All his life he hated slavery, but he loved his country more. He accepted battle not to free the slave but to save the Union. With sad heart, but with steadfast courage, he faced the greatest war the world had ever seen to keep the flag of his country—and not of the world—flying in the sky.

There are those who believe they can see somewhere high in the sky a shadowy banner, upon which is written the word “internationalism.” To some this far-away flag seems white and to others red. They believe, that this flag is to supersede the flag of all the nations of the earth. That time may come, but it will come only when men shall cease to love their own, when they shall care for others’ families equally with their own. In the meantime we can serve humanity best by serving our own country first.

Lincoln said: “I do not mean to say that this general government is charged with the duty of redressing or preventing all the wrongs in the world; but I do think that it is charged with preventing and redressing all wrongs which are wrongs to itself.” These words might indicate that Lincoln was not interested in humanity beyond our own borders. This is not so. All through his writings runs the thought that our cause was the cause of humanity. In his speech at Gettysburg, he did not say—“Let us highly resolve that these dead shall not have died in vain; that this Nation, under God, shall have a new birth of freedom, and that government of the people, by the people, for the people shall not perish” from the United States, but “from the earth.” His vision circled all the globe. His great heart was beating in sympathy with mankind everywhere. But he knew that the surest way to help the world was to cherish our priceless heritage at home. He knew that if we could preserve intact the liberties and institutions which we called our own, that was the greatest service we could render to mankind.

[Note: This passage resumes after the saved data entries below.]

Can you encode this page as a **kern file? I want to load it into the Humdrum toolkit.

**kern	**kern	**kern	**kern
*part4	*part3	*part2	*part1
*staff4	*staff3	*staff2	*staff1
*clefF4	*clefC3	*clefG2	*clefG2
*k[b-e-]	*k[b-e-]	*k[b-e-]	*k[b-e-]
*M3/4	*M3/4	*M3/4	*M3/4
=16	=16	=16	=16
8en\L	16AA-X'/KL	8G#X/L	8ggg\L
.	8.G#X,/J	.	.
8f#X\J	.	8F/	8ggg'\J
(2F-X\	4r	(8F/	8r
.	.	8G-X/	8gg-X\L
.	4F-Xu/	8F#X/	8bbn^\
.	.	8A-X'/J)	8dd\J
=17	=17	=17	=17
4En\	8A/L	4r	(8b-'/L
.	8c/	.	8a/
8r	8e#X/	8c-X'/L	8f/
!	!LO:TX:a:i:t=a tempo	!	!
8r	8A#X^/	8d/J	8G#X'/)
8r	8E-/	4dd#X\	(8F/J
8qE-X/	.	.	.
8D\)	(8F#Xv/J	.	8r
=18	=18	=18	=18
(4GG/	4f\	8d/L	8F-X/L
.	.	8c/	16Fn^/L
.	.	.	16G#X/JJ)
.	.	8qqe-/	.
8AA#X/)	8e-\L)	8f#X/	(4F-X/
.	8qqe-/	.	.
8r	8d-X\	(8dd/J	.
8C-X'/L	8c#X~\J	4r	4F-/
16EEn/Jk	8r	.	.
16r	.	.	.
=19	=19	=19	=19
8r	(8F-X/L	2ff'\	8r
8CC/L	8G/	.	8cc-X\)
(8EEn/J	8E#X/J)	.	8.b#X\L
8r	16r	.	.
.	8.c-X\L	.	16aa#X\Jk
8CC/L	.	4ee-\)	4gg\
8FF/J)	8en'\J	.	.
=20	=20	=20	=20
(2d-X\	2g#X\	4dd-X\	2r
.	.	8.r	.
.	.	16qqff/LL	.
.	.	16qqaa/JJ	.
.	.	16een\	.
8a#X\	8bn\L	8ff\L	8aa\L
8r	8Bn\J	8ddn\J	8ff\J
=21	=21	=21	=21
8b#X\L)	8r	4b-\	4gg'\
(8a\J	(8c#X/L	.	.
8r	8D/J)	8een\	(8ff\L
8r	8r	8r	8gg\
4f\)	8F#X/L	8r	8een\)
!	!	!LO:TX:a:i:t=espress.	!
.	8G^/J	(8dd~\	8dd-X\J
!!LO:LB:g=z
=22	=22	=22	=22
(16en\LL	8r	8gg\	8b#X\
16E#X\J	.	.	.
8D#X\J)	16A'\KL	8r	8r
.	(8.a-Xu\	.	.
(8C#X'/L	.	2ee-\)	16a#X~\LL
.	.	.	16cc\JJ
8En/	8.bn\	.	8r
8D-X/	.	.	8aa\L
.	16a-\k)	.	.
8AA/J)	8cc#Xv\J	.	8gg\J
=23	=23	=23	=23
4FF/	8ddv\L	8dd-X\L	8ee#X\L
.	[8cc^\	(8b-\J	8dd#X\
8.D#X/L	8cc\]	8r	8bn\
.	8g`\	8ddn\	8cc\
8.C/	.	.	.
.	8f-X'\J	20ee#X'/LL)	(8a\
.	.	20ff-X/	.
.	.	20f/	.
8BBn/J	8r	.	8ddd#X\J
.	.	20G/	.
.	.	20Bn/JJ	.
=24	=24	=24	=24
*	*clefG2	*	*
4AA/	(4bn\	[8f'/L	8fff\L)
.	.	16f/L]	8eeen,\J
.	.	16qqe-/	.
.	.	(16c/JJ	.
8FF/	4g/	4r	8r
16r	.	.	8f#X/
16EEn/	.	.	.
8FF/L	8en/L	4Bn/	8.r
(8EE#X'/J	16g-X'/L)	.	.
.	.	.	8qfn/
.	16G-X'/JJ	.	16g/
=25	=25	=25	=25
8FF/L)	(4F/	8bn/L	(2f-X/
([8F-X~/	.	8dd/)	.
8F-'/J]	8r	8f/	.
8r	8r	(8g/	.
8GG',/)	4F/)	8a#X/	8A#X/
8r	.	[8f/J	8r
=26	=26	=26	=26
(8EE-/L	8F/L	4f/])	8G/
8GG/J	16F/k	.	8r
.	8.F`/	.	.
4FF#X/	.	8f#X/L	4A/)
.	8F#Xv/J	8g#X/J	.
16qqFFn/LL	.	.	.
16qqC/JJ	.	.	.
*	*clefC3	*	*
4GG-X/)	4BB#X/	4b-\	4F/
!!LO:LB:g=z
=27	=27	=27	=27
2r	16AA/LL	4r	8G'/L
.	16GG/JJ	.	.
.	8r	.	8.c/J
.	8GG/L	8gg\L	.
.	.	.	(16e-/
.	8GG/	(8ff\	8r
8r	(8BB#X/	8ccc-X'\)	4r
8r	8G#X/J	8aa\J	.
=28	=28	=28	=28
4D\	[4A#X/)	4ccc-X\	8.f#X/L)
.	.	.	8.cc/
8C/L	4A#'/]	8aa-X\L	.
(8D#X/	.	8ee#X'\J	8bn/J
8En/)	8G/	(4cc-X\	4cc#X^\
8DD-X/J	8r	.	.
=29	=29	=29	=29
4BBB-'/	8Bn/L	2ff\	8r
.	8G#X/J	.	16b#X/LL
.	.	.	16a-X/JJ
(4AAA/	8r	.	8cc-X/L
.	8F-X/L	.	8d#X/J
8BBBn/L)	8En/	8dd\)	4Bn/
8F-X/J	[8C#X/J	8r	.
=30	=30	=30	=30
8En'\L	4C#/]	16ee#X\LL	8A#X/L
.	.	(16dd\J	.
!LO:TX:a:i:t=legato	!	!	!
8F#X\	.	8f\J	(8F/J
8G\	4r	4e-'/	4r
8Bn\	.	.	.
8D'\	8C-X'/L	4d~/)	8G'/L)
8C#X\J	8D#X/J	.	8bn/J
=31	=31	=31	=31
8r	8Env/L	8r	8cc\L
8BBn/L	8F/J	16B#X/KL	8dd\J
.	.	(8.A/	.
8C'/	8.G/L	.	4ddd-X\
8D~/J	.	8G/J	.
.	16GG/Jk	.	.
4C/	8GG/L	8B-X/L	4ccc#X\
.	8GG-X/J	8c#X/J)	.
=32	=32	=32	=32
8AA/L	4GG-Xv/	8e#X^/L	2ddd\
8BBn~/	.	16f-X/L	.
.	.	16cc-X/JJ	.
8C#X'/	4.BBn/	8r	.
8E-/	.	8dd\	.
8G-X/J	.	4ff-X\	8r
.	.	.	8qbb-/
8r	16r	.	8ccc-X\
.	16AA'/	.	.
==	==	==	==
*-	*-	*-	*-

How well he wrought I doubt if even he himself could fully understand. The condition of mankind the world over has been constantly improving, due to our influence and our example. The American Republic {7}has been an inspiration to the lovers of liberty everywhere. It is the last and best hope of the world and he who would imperil its future by excess of love for other peoples and other lands is recreant not only to his country, but to mankind everywhere. The Republic, during its almost a century and a half of existence, has had a mighty influence throughout the world. Its power has come from its success as a self-governing nation. Our influence has run around the globe because we have contented ourselves with being an exemplar to, rather than a ruler of mankind.

Lincoln did preserve the Union and free the slaves. That Nation which he saved had grown so powerful in a little more than fifty years that it was able, in the supreme crisis of civilization, to turn the tide of the great world conflict. And as he prayed, so now we may have faith to believe that “government of the people, by the people, for the people shall not perish from the earth.”